Re: Parallel Aggregate

From: David Rowley <david(dot)rowley(at)2ndquadrant(dot)com>
To: Amit Kapila <amit(dot)kapila16(at)gmail(dot)com>
Cc: Robert Haas <robertmhaas(at)gmail(dot)com>, Haribabu Kommi <kommi(dot)haribabu(at)gmail(dot)com>, Paul Ramsey <pramsey(at)cleverelephant(dot)ca>, "pgsql-hackers(at)postgresql(dot)org" <pgsql-hackers(at)postgresql(dot)org>
Subject: Re: Parallel Aggregate
Date: 2016-03-17 05:05:42
Message-ID: CAKJS1f-dYhv+1_Sgudv5r_cP-XgVuD8EaKrOmJJrozepsn=e=A@mail.gmail.com
Views: Raw Message | Whole Thread | Download mbox | Resend email
Thread:
Lists: pgsql-hackers

On 17 March 2016 at 01:19, Amit Kapila <amit(dot)kapila16(at)gmail(dot)com> wrote:
> Few assorted comments:
>
> 1.
> /*
> + * Determine if it's possible to perform aggregation in parallel using
> + * multiple worker processes. We can permit this when there's at least one
> + * partial_path in input_rel, but not if the query has grouping sets,
> + * (although this likely just requires a bit more thought). We must also
> + * ensure that any aggregate functions which are present in either the
> + * target list, or in the HAVING clause all support parallel mode.
> + */
> + can_parallel = false;
> +
> + if ((parse->hasAggs || parse->groupClause != NIL) &&
> + input_rel->partial_pathlist != NIL &&
> + parse->groupingSets == NIL &&
> + root->glob->parallelModeOK)
>
> I think here you need to use has_parallel_hazard() with second parameter as
> false to ensure expressions are parallel safe. glob->parallelModeOK flag
> indicates that there is no parallel unsafe expression, but it can still
> contain parallel restricted expression.

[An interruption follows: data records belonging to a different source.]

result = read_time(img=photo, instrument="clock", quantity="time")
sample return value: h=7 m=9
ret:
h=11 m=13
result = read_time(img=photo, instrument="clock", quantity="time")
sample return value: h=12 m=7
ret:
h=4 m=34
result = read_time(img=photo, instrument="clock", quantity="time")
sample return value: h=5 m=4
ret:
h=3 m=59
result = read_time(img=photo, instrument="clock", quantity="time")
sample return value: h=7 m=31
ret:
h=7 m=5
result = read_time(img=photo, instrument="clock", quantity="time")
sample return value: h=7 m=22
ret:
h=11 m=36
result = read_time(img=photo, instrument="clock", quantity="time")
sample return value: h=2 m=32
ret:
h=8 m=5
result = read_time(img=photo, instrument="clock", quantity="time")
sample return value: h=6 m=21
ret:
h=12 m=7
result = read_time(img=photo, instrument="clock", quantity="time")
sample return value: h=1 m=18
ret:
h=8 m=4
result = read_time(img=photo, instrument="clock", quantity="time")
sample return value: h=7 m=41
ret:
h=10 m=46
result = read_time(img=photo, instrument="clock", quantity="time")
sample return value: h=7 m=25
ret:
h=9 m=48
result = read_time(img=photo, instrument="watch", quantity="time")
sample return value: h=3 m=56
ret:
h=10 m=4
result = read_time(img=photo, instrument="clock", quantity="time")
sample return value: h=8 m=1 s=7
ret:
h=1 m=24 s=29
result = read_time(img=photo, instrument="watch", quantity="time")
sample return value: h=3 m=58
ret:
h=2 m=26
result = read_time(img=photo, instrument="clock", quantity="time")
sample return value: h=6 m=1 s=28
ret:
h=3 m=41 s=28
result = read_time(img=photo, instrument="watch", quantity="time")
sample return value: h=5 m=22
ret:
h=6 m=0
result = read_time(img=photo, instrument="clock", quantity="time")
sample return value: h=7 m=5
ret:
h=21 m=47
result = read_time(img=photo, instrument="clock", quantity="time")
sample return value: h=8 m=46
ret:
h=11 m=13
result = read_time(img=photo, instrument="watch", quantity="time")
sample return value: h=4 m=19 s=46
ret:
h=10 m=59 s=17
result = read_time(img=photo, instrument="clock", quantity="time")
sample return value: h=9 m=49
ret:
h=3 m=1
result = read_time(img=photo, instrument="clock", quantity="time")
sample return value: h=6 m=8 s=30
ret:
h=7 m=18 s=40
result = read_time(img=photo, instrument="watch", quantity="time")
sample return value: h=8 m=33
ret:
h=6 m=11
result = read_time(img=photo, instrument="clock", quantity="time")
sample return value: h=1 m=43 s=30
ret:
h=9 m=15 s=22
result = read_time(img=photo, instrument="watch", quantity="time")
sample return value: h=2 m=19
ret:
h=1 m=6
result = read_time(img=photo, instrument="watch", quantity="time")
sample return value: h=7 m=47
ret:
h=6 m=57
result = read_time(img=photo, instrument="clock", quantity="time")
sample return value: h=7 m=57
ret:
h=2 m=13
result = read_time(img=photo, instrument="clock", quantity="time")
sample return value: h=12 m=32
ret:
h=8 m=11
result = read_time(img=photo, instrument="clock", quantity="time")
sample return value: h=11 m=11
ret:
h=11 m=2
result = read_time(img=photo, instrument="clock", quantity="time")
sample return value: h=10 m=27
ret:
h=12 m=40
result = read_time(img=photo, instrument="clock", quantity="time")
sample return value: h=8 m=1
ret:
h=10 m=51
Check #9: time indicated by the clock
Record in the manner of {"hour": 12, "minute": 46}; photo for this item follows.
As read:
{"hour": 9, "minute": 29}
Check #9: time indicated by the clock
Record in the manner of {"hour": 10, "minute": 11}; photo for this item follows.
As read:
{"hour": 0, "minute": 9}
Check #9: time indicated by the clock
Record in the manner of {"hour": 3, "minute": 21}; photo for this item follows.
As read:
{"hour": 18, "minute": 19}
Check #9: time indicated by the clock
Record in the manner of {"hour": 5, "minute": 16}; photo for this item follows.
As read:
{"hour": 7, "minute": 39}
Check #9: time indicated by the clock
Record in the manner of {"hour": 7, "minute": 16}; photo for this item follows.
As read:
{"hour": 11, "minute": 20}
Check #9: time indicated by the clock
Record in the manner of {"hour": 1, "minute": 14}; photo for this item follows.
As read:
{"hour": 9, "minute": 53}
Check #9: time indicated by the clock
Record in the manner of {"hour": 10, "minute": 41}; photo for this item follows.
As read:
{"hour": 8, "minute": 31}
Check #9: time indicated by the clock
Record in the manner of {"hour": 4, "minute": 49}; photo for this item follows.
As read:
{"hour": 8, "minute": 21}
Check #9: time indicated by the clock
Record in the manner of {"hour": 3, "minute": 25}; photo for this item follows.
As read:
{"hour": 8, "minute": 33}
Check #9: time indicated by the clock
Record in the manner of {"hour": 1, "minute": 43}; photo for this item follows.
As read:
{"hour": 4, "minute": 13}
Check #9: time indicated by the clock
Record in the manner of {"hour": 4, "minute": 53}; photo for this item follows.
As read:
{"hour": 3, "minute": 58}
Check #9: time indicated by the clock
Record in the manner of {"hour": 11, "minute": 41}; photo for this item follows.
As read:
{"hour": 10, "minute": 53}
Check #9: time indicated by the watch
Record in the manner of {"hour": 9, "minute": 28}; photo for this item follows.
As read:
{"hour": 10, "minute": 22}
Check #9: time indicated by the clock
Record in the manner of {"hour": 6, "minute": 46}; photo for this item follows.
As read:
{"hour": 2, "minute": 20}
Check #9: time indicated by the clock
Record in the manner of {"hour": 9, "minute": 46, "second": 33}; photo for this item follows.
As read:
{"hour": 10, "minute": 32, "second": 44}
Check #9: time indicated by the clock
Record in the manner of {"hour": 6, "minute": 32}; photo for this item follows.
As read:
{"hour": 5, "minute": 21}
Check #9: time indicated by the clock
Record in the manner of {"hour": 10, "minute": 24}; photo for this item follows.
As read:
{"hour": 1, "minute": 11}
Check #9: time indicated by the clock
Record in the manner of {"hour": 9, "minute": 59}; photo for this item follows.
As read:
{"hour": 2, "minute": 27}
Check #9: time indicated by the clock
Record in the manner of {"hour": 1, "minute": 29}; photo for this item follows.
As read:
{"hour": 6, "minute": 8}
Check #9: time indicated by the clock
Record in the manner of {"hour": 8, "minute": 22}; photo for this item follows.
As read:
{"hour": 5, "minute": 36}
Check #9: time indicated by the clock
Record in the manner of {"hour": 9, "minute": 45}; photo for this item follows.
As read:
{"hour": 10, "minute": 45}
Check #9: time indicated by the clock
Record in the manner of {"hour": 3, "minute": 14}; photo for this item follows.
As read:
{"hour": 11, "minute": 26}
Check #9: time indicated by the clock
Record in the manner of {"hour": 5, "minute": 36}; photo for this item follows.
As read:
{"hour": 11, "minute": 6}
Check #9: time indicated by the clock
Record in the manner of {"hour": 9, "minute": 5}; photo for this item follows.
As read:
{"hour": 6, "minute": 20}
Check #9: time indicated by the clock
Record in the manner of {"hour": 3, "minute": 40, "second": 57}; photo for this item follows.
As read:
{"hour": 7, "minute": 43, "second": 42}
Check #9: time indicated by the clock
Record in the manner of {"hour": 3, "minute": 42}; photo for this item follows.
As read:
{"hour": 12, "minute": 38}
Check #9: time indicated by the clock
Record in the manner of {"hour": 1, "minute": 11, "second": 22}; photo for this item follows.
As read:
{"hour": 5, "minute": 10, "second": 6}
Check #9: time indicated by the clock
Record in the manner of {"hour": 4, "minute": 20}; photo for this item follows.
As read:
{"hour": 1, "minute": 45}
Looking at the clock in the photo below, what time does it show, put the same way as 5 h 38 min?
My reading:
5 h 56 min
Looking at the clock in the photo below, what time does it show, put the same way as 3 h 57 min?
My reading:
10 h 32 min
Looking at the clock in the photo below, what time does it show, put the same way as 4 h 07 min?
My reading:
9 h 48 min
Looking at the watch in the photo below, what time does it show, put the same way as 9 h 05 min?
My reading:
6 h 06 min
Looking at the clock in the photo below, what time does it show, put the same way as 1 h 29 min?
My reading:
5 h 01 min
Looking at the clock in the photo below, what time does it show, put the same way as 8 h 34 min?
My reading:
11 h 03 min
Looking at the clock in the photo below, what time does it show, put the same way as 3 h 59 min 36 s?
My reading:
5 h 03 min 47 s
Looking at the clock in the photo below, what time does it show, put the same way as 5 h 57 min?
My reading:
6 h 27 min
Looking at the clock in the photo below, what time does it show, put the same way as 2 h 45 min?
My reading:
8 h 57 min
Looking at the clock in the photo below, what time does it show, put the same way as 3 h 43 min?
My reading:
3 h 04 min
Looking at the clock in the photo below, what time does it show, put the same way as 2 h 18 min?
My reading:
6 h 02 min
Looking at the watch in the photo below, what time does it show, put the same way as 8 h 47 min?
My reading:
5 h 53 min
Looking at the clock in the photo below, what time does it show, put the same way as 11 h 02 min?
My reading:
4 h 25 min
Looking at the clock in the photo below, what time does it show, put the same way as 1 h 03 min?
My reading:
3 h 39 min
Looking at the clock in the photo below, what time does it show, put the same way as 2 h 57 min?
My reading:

Yes, I'd not gotten to fixing that per Robert's original comment about
it, but I think I have now.

> 2.
> AggPath *
> create_agg_path(PlannerInfo *root,
> @@ -2397,9 +2399,11 @@ create_agg_path(PlannerInfo *root,
>
> List *groupClause,
> List *qual,
> const AggClauseCosts
> *aggcosts,
> - double numGroups)
> + double numGroups,
> +
> bool combineStates,
> + bool finalizeAggs)
>
> Don't you need to set parallel_aware flag in this function as we do for
> create_seqscan_path()?

I don't really know the answer to that... I mean there's nothing
special done in nodeAgg.c if the node is running in a worker or in the
main process. So I guess the only difference is that EXPLAIN will read
"Parallel Partial (Hash|Group)Aggregate" instead of "Partial
(Hash|Group)Aggregate", is that desired? What's the logic behind
having "Parallel" in EXPLAIN?

> 3.
> postgres=# explain select count(*) from t1;
> QUERY PLAN
>
> --------------------------------------------------------------------------------
> ------
> Finalize Aggregate (cost=45420.57..45420.58 rows=1 width=8)
> -> Gather (cost=45420.35..45420.56 rows=2 width=8)
> Number of Workers: 2
> -> Partial Aggregate (cost=44420.35..44420.36 rows=1 width=8)
> -> Parallel Seq Scan on t1 (cost=0.00..44107.88 rows=124988
> wid
> th=0)
> (5 rows)
>
> Isn't it better to call it as Parallel Aggregate instead of Partial
> Aggregate. Initialy, we have kept Partial for seqscan, but later on we
> changed to Parallel Seq Scan, so I am not able to think why it is better to
> call Partial incase of Aggregates.

I already commented on this.

> 4.
> /*
> + * Likewise for any partial paths, although this case is more simple as
> +
> * we don't track the cheapest path.
> + */
> + foreach(lc, current_rel->partial_pathlist)
> +
> {
> + Path *subpath = (Path *) lfirst(lc);
> +
> + Assert(subpath->param_info ==
> NULL);
> + lfirst(lc) = apply_projection_to_path(root, current_rel,
> +
> subpath, scanjoin_target);
> + }
> +
>
>
> Can't we do this by teaching apply_projection_to_path() as done in the
> latest patch posted by me to push down the target list beneath workers [1].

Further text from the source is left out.